There are a couple of stories behind how Payseur settled on the bakery’s name. The “Summit” part is set in stone: Before it was a bakery, Thistle’s Summit was Iowa’s self-proclaimed “Queerest B&B.” Payseur and her then-partner opened it in 2019 in Mount Vernon, a stone’s throw from the Cornell College president’s house, on Summit Avenue.
So how do the thistles come in? The short answer: Thistle was the name of the couple’s dog. But there’s a more philosophical connection, too. “Thistles are pretty prickly,” Payseur said. “They’re hard to root out, even though a lot of people think of them as invasive or a nuisance.”
As a queer-identifying woman in Iowa, the metaphor rings especially true.
There’s a creed she lives by, repeated during our conversations like a mantra: She wants everyone to feel seen, loved and taken care of. The bakery is the conduit, but that set of verbs is what she calls her real life’s work.
“There was this younger couple who came up to me at Pride,” she recalled. “They were holding hands. One of them spoke up and said, ‘My girlfriend is scared to ask, but we were wondering if any of your treats are gluten-free?’ I told them that everything was gluten free, and she started to cry.”

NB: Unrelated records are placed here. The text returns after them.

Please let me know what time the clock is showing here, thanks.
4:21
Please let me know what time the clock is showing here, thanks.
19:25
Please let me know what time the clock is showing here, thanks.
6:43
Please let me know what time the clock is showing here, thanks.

This is not a one-off occurrence.
“Probably once a month, someone cries,” said Megan Bannister, who helps mind the counter at Thistle’s Summit and owns Olio Oddities, in the loft above. “Someone will be so touched, not just that they are able to eat something, but that it can be delicious and enjoyable.”
Another comment Bannister and Payseur hear a lot is that the space they’ve created for the bakery feels welcoming and safe. And while both women point out that Thistle’s Summit has been intentionally designed to feel like a place you’d want to sit and have a chat — a holdover from its bed and breakfast origins — Payseur is also open about the bakery’s current location being untenable in the long term.

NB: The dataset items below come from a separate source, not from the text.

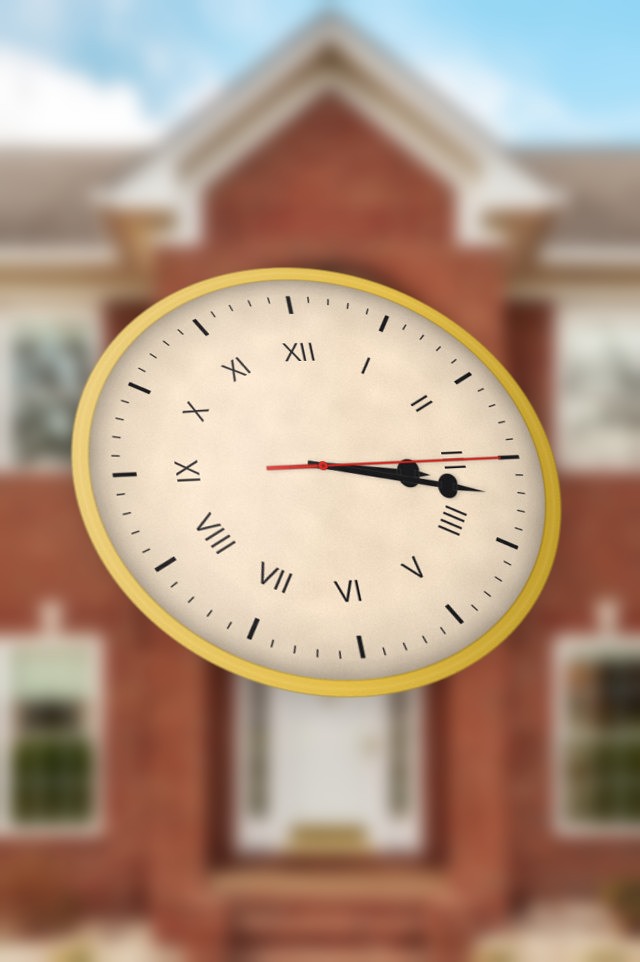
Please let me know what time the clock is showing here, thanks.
3:17:15
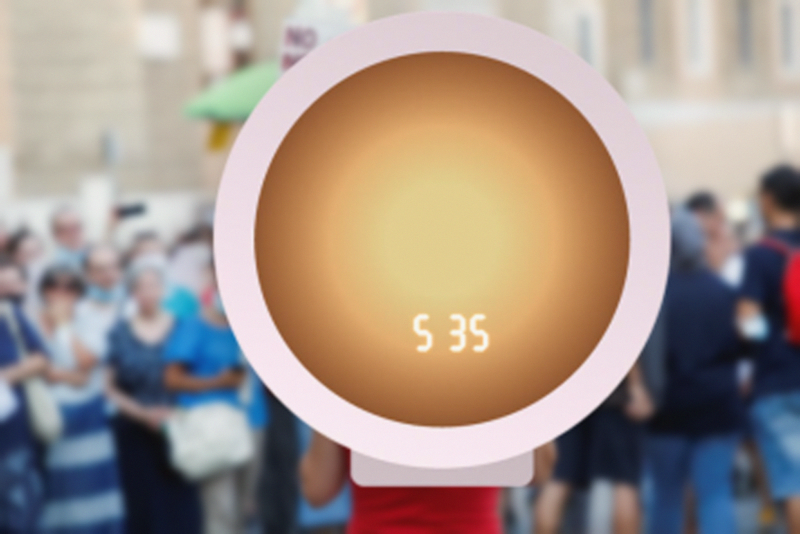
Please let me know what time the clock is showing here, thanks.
5:35
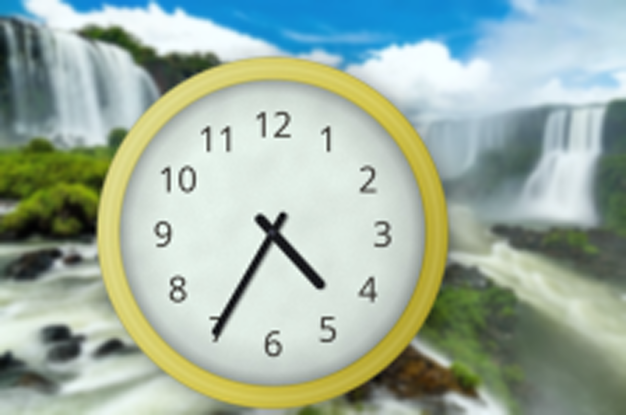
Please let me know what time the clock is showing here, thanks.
4:35
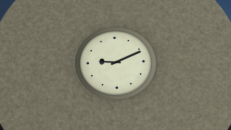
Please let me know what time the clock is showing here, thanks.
9:11
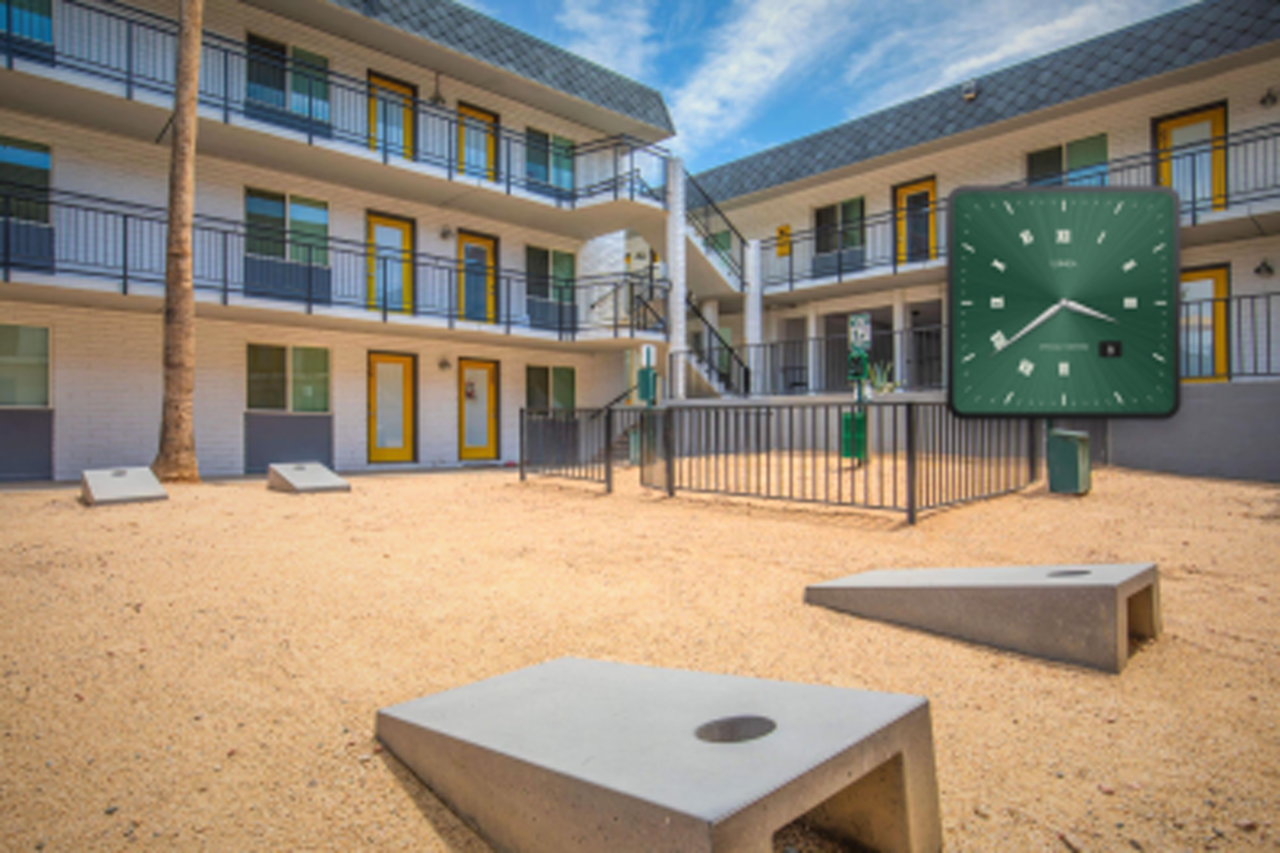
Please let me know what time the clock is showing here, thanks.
3:39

The space is small, which limits the inventory. It also lacks an on-site kitchen, requiring Payseur to bake the goods in a community kitchen in the Drake neighborhood. It’s worked for the past five years, but it is not a certified gluten-free space, so the potential for cross-contamination is always a concern.
But while Payseur dreams of moving Thistle’s Summit into a larger, more permanent space, she’s not in any hurry to go where many people think she should. “People are always saying, ‘Oh, you need to be in the East Village,’” she said, noting the popularity of Molly’s Cupcakes and Scenic Route. “The East Village is wonderful. But I don’t want to be somewhere just because it’s the first place everyone assumes I should be.”

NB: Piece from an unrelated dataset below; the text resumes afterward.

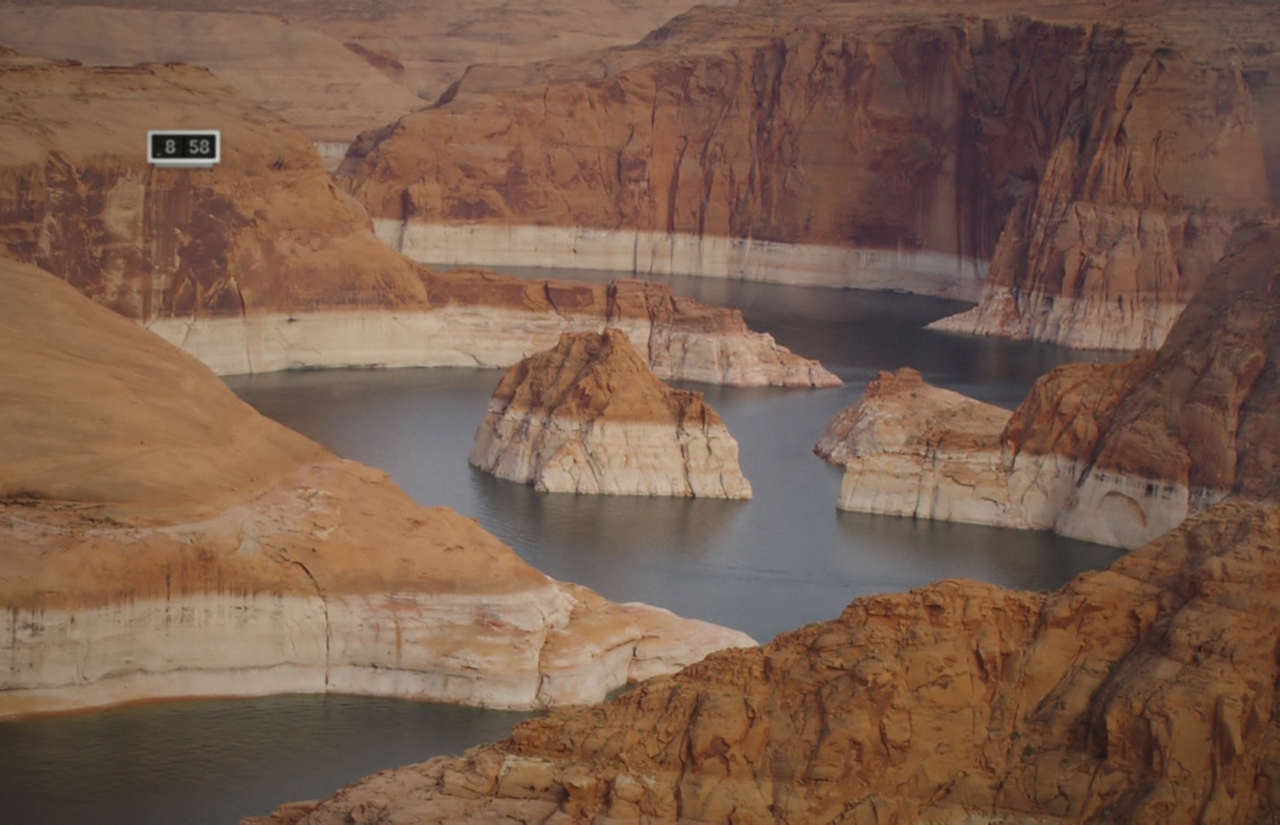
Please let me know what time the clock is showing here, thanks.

Time and fate will tell where the bakery’s next home will be. Maybe she’ll wind up in the Village after all. Maybe someplace less immediate in people’s consciousness, like Dogtown. As a south-sider, I’d like to personally invite her to Southwest Ninth Street. But wherever Thistle’s Summit ends up, Payseur knows that moving is inevitable, a matter of “when” not “if.”
In the meantime, she continues to churn out cakes and pies and cookies and confections, each one vegan, gluten-free and made with love. Thistle’s Summit is, from a baking standpoint, a one-woman show. Payseur is up early every morning, knocking off her shopping list for the day, prepping, mixing and baking for as many as 12 hours each day; it’s even more during busy times like Thanksgiving, when she bakes pre-ordered pumpkin pies from dusk to dawn and rarely sees the sun.
And while so much of it is muscle memory at this point, Payseur finds peace in the meditative repetition of the scooping and rolling of dough. Even on the days when she’s frustrated and exhausted, it’s that mantra that bolsters her: seen, loved and taken care of.
Baked goods are, perhaps more than anything else our species has learned to make, all about comfort and safety. Pie can soothe trauma. Cookies can tell a loved one we’re sorry for their loss. And something as simple as an oatmeal cream pie can bring tears to the face of someone who thought they’d never get to have one.